◆ **Provided records**:
------------

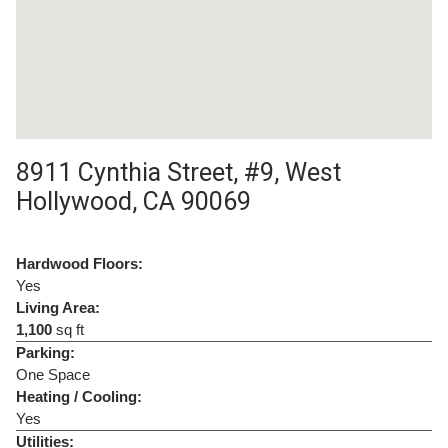
8911 Cynthia Street, #9, West
Hollywood, CA 90069
Hardwood Floors:
Yes
Living Area:
1,100
sq ft
Parking:
One Space
Heating / Cooling:
Yes
Utilities:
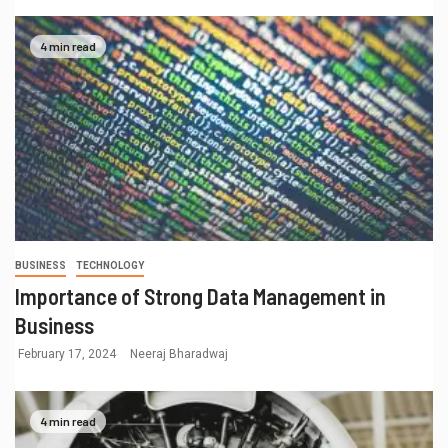
4 min read
BUSINESS
TECHNOLOGY
Importance of Strong Data Management in
Business
February 17, 2024
Neeraj Bharadwaj
4 min read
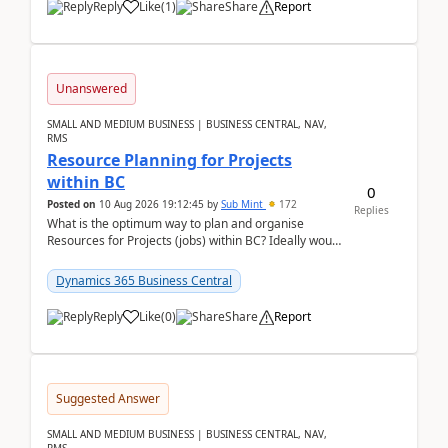
Reply
Like
(
1
)
Share
Report
Unanswered
SMALL AND MEDIUM BUSINESS | BUSINESS CENTRAL, NAV,
RMS
Resource Planning for Projects
within BC
0
Posted on
10 Aug 2026 19:12:45
by
Sub Mint
172
Replies
What is the optimum way to plan and organise
Resources for Projects (jobs) within BC? Ideally would
like an overall view by Resource and you could dra...
Dynamics 365 Business Central
Reply
Like
(
0
)
Share
Report
Suggested Answer
SMALL AND MEDIUM BUSINESS | BUSINESS CENTRAL, NAV,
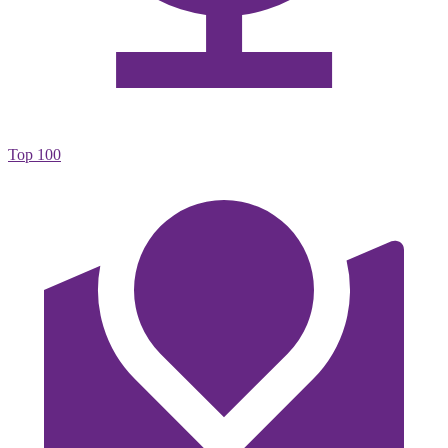
Top 100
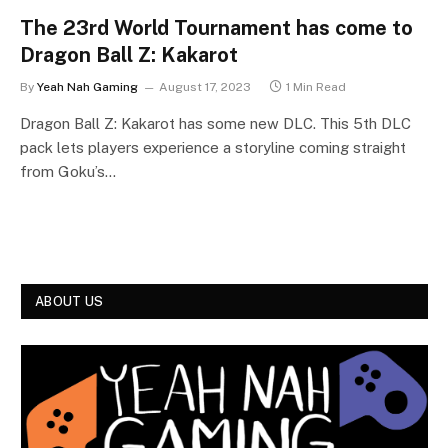
The 23rd World Tournament has come to
Dragon Ball Z: Kakarot
By
Yeah Nah Gaming
August 17, 2023
1 Min Read
Dragon Ball Z: Kakarot has some new DLC. This 5th DLC
pack lets players experience a storyline coming straight
from Goku’s…
ABOUT US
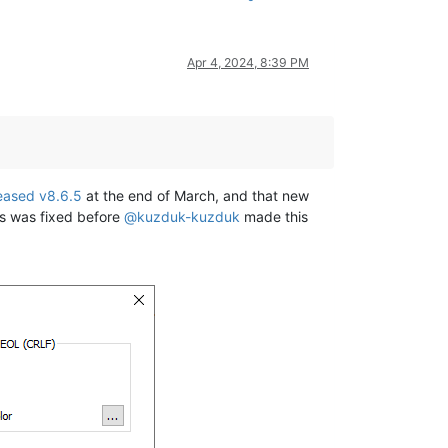
Apr 4, 2024, 8:39 PM
eased v8.6.5
at the end of March, and that new
is was fixed before
@
kuzduk-kuzduk
made this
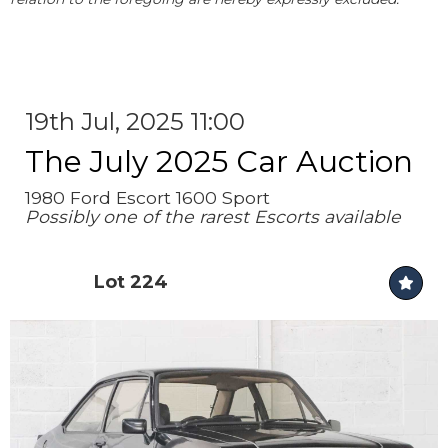
19th Jul, 2025 11:00
The July 2025 Car Auction
1980 Ford Escort 1600 Sport
Possibly one of the rarest Escorts available
Lot 224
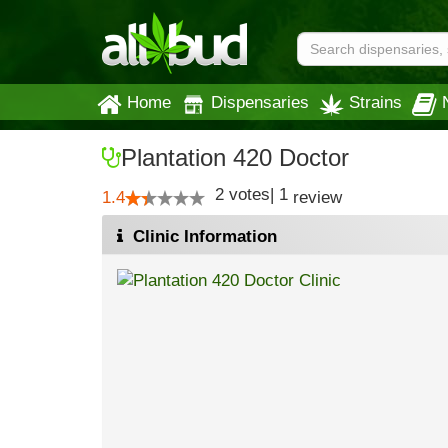
Home
Dispensaries
Strains
Plantation 420 Doctor
2
votes
|
1
1.4
review
Clinic Information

------------

◆ **Task statement**: Copy the records line for line, starting at the line that contains "The 23rd World Tournament has come to" and stopping after the final line of the records. Leave the pictures out of your copy.

◆ **Answer space**:
The 23rd World Tournament has come to
Dragon Ball Z: Kakarot
By
Yeah Nah Gaming
August 17, 2023
1 Min Read
Dragon Ball Z: Kakarot has some new DLC. This 5th DLC
pack lets players experience a storyline coming straight
from Goku’s…
ABOUT US
Apr 4, 2024, 8:39 PM
eased v8.6.5
at the end of March, and that new
is was fixed before
@
kuzduk-kuzduk
made this
19th Jul, 2025 11:00
The July 2025 Car Auction
1980 Ford Escort 1600 Sport
Possibly one of the rarest Escorts available
Lot 224
Home
Dispensaries
Strains
Plantation 420 Doctor
2
votes
|
1
1.4
review
Clinic Information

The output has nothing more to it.